═════ TASK DATA

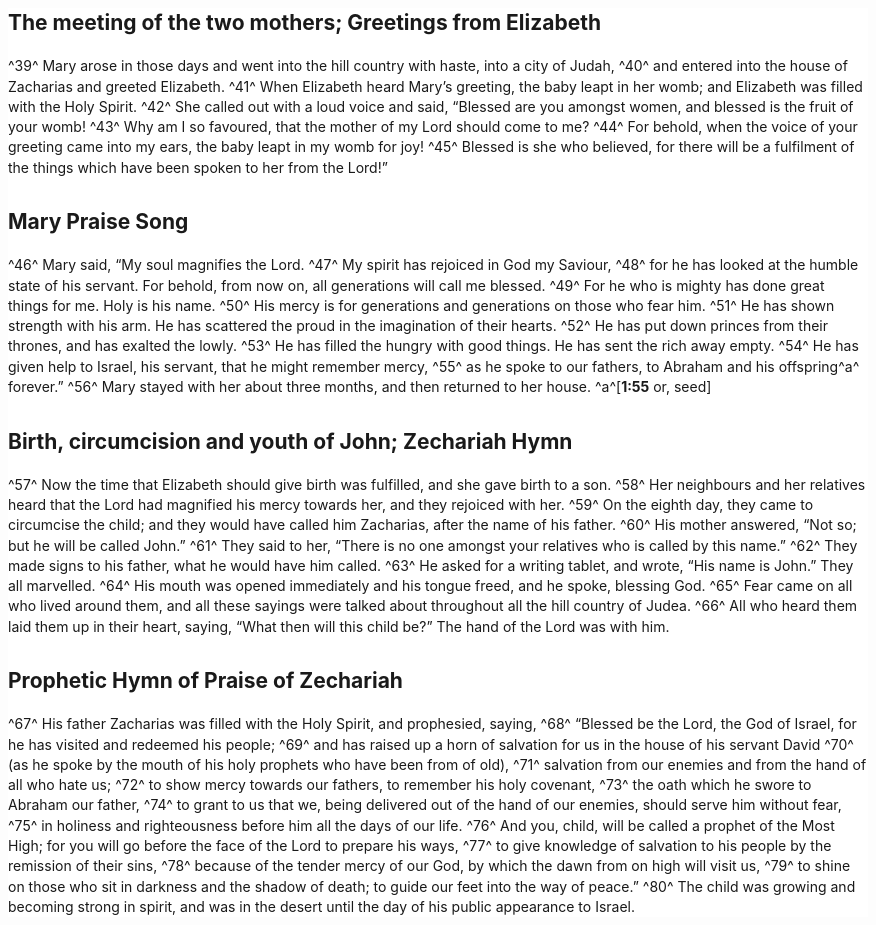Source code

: ## The meeting of the two mothers; Greetings from Elizabeth
^39^ Mary arose in those days and went into the hill country with haste, into a city of Judah, ^40^ and entered into the house of Zacharias and greeted Elizabeth. ^41^ When Elizabeth heard Mary’s greeting, the baby leapt in her womb; and Elizabeth was filled with the Holy Spirit. ^42^ She called out with a loud voice and said, “Blessed are you amongst women, and blessed is the fruit of your womb! ^43^ Why am I so favoured, that the mother of my Lord should come to me? ^44^ For behold, when the voice of your greeting came into my ears, the baby leapt in my womb for joy! ^45^ Blessed is she who believed, for there will be a fulfilment of the things which have been spoken to her from the Lord!”

## Mary Praise Song
^46^ Mary said, “My soul magnifies the Lord. ^47^ My spirit has rejoiced in God my Saviour, ^48^ for he has looked at the humble state of his servant. For behold, from now on, all generations will call me blessed. ^49^ For he who is mighty has done great things for me. Holy is his name. ^50^ His mercy is for generations and generations on those who fear him. ^51^ He has shown strength with his arm. He has scattered the proud in the imagination of their hearts. ^52^ He has put down princes from their thrones, and has exalted the lowly. ^53^ He has filled the hungry with good things. He has sent the rich away empty. ^54^ He has given help to Israel, his servant, that he might remember mercy, ^55^ as he spoke to our fathers, to Abraham and his offspring^a^ forever.” ^56^ Mary stayed with her about three months, and then returned to her house.
^a^[**1:55** or, seed]

## Birth, circumcision and youth of John; Zechariah Hymn
^57^ Now the time that Elizabeth should give birth was fulfilled, and she gave birth to a son. ^58^ Her neighbours and her relatives heard that the Lord had magnified his mercy towards her, and they rejoiced with her. ^59^ On the eighth day, they came to circumcise the child; and they would have called him Zacharias, after the name of his father. ^60^ His mother answered, “Not so; but he will be called John.” ^61^ They said to her, “There is no one amongst your relatives who is called by this name.” ^62^ They made signs to his father, what he would have him called. ^63^ He asked for a writing tablet, and wrote, “His name is John.” They all marvelled. ^64^ His mouth was opened immediately and his tongue freed, and he spoke, blessing God. ^65^ Fear came on all who lived around them, and all these sayings were talked about throughout all the hill country of Judea. ^66^ All who heard them laid them up in their heart, saying, “What then will this child be?” The hand of the Lord was with him.

## Prophetic Hymn of Praise of Zechariah
^67^ His father Zacharias was filled with the Holy Spirit, and prophesied, saying, ^68^ “Blessed be the Lord, the God of Israel, for he has visited and redeemed his people; ^69^ and has raised up a horn of salvation for us in the house of his servant David ^70^ (as he spoke by the mouth of his holy prophets who have been from of old), ^71^ salvation from our enemies and from the hand of all who hate us; ^72^ to show mercy towards our fathers, to remember his holy covenant, ^73^ the oath which he swore to Abraham our father, ^74^ to grant to us that we, being delivered out of the hand of our enemies, should serve him without fear, ^75^ in holiness and righteousness before him all the days of our life. ^76^ And you, child, will be called a prophet of the Most High; for you will go before the face of the Lord to prepare his ways, ^77^ to give knowledge of salvation to his people by the remission of their sins, ^78^ because of the tender mercy of our God, by which the dawn from on high will visit us, ^79^ to shine on those who sit in darkness and the shadow of death; to guide our feet into the way of peace.” ^80^ The child was growing and becoming strong in spirit, and was in the desert until the day of his public appearance to Israel. 

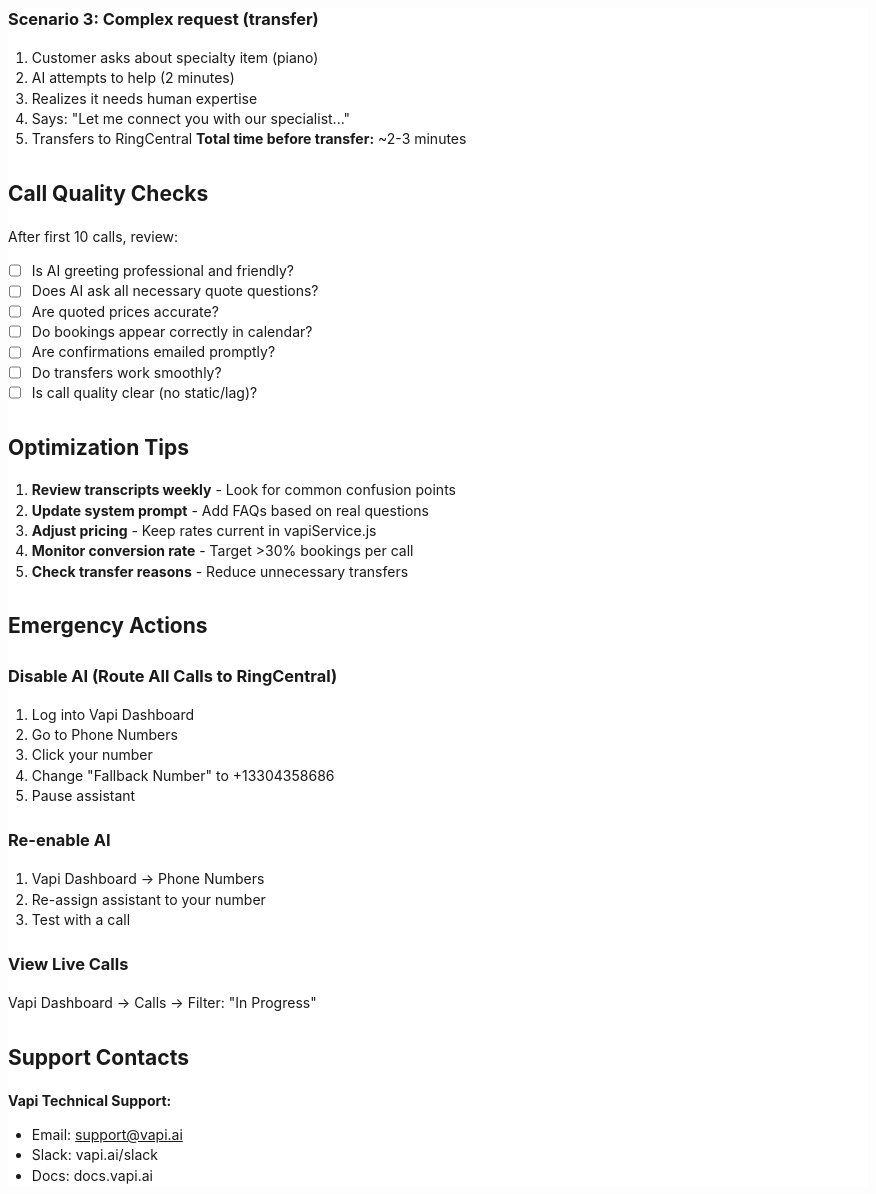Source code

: ### Scenario 3: Complex request (transfer)
1. Customer asks about specialty item (piano)
2. AI attempts to help (2 minutes)
3. Realizes it needs human expertise
4. Says: "Let me connect you with our specialist..."
5. Transfers to RingCentral
**Total time before transfer:** ~2-3 minutes

## Call Quality Checks

After first 10 calls, review:
- [ ] Is AI greeting professional and friendly?
- [ ] Does AI ask all necessary quote questions?
- [ ] Are quoted prices accurate?
- [ ] Do bookings appear correctly in calendar?
- [ ] Are confirmations emailed promptly?
- [ ] Do transfers work smoothly?
- [ ] Is call quality clear (no static/lag)?

## Optimization Tips

1. **Review transcripts weekly** - Look for common confusion points
2. **Update system prompt** - Add FAQs based on real questions
3. **Adjust pricing** - Keep rates current in vapiService.js
4. **Monitor conversion rate** - Target >30% bookings per call
5. **Check transfer reasons** - Reduce unnecessary transfers

## Emergency Actions

### Disable AI (Route All Calls to RingCentral)
1. Log into Vapi Dashboard
2. Go to Phone Numbers
3. Click your number
4. Change "Fallback Number" to +13304358686
5. Pause assistant

### Re-enable AI
1. Vapi Dashboard → Phone Numbers
2. Re-assign assistant to your number
3. Test with a call

### View Live Calls
Vapi Dashboard → Calls → Filter: "In Progress"

## Support Contacts

**Vapi Technical Support:**
- Email: support@vapi.ai
- Slack: vapi.ai/slack
- Docs: docs.vapi.ai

══════════

Reproduce the material above word for word, omitting the pictures.

Source code

: ## The meeting of the two mothers; Greetings from Elizabeth
^39^ Mary arose in those days and went into the hill country with haste, into a city of Judah, ^40^ and entered into the house of Zacharias and greeted Elizabeth. ^41^ When Elizabeth heard Mary’s greeting, the baby leapt in her womb; and Elizabeth was filled with the Holy Spirit. ^42^ She called out with a loud voice and said, “Blessed are you amongst women, and blessed is the fruit of your womb! ^43^ Why am I so favoured, that the mother of my Lord should come to me? ^44^ For behold, when the voice of your greeting came into my ears, the baby leapt in my womb for joy! ^45^ Blessed is she who believed, for there will be a fulfilment of the things which have been spoken to her from the Lord!”

## Mary Praise Song
^46^ Mary said, “My soul magnifies the Lord. ^47^ My spirit has rejoiced in God my Saviour, ^48^ for he has looked at the humble state of his servant. For behold, from now on, all generations will call me blessed. ^49^ For he who is mighty has done great things for me. Holy is his name. ^50^ His mercy is for generations and generations on those who fear him. ^51^ He has shown strength with his arm. He has scattered the proud in the imagination of their hearts. ^52^ He has put down princes from their thrones, and has exalted the lowly. ^53^ He has filled the hungry with good things. He has sent the rich away empty. ^54^ He has given help to Israel, his servant, that he might remember mercy, ^55^ as he spoke to our fathers, to Abraham and his offspring^a^ forever.” ^56^ Mary stayed with her about three months, and then returned to her house.
^a^[**1:55** or, seed]

## Birth, circumcision and youth of John; Zechariah Hymn
^57^ Now the time that Elizabeth should give birth was fulfilled, and she gave birth to a son. ^58^ Her neighbours and her relatives heard that the Lord had magnified his mercy towards her, and they rejoiced with her. ^59^ On the eighth day, they came to circumcise the child; and they would have called him Zacharias, after the name of his father. ^60^ His mother answered, “Not so; but he will be called John.” ^61^ They said to her, “There is no one amongst your relatives who is called by this name.” ^62^ They made signs to his father, what he would have him called. ^63^ He asked for a writing tablet, and wrote, “His name is John.” They all marvelled. ^64^ His mouth was opened immediately and his tongue freed, and he spoke, blessing God. ^65^ Fear came on all who lived around them, and all these sayings were talked about throughout all the hill country of Judea. ^66^ All who heard them laid them up in their heart, saying, “What then will this child be?” The hand of the Lord was with him.

## Prophetic Hymn of Praise of Zechariah
^67^ His father Zacharias was filled with the Holy Spirit, and prophesied, saying, ^68^ “Blessed be the Lord, the God of Israel, for he has visited and redeemed his people; ^69^ and has raised up a horn of salvation for us in the house of his servant David ^70^ (as he spoke by the mouth of his holy prophets who have been from of old), ^71^ salvation from our enemies and from the hand of all who hate us; ^72^ to show mercy towards our fathers, to remember his holy covenant, ^73^ the oath which he swore to Abraham our father, ^74^ to grant to us that we, being delivered out of the hand of our enemies, should serve him without fear, ^75^ in holiness and righteousness before him all the days of our life. ^76^ And you, child, will be called a prophet of the Most High; for you will go before the face of the Lord to prepare his ways, ^77^ to give knowledge of salvation to his people by the remission of their sins, ^78^ because of the tender mercy of our God, by which the dawn from on high will visit us, ^79^ to shine on those who sit in darkness and the shadow of death; to guide our feet into the way of peace.” ^80^ The child was growing and becoming strong in spirit, and was in the desert until the day of his public appearance to Israel. 

Source code

: ### Scenario 3: Complex request (transfer)
1. Customer asks about specialty item (piano)
2. AI attempts to help (2 minutes)
3. Realizes it needs human expertise
4. Says: "Let me connect you with our specialist..."
5. Transfers to RingCentral
**Total time before transfer:** ~2-3 minutes

## Call Quality Checks

After first 10 calls, review:
- [ ] Is AI greeting professional and friendly?
- [ ] Does AI ask all necessary quote questions?
- [ ] Are quoted prices accurate?
- [ ] Do bookings appear correctly in calendar?
- [ ] Are confirmations emailed promptly?
- [ ] Do transfers work smoothly?
- [ ] Is call quality clear (no static/lag)?

## Optimization Tips

1. **Review transcripts weekly** - Look for common confusion points
2. **Update system prompt** - Add FAQs based on real questions
3. **Adjust pricing** - Keep rates current in vapiService.js
4. **Monitor conversion rate** - Target >30% bookings per call
5. **Check transfer reasons** - Reduce unnecessary transfers

## Emergency Actions

### Disable AI (Route All Calls to RingCentral)
1. Log into Vapi Dashboard
2. Go to Phone Numbers
3. Click your number
4. Change "Fallback Number" to +13304358686
5. Pause assistant

### Re-enable AI
1. Vapi Dashboard → Phone Numbers
2. Re-assign assistant to your number
3. Test with a call

### View Live Calls
Vapi Dashboard → Calls → Filter: "In Progress"

## Support Contacts

**Vapi Technical Support:**
- Email: support@vapi.ai
- Slack: vapi.ai/slack
- Docs: docs.vapi.ai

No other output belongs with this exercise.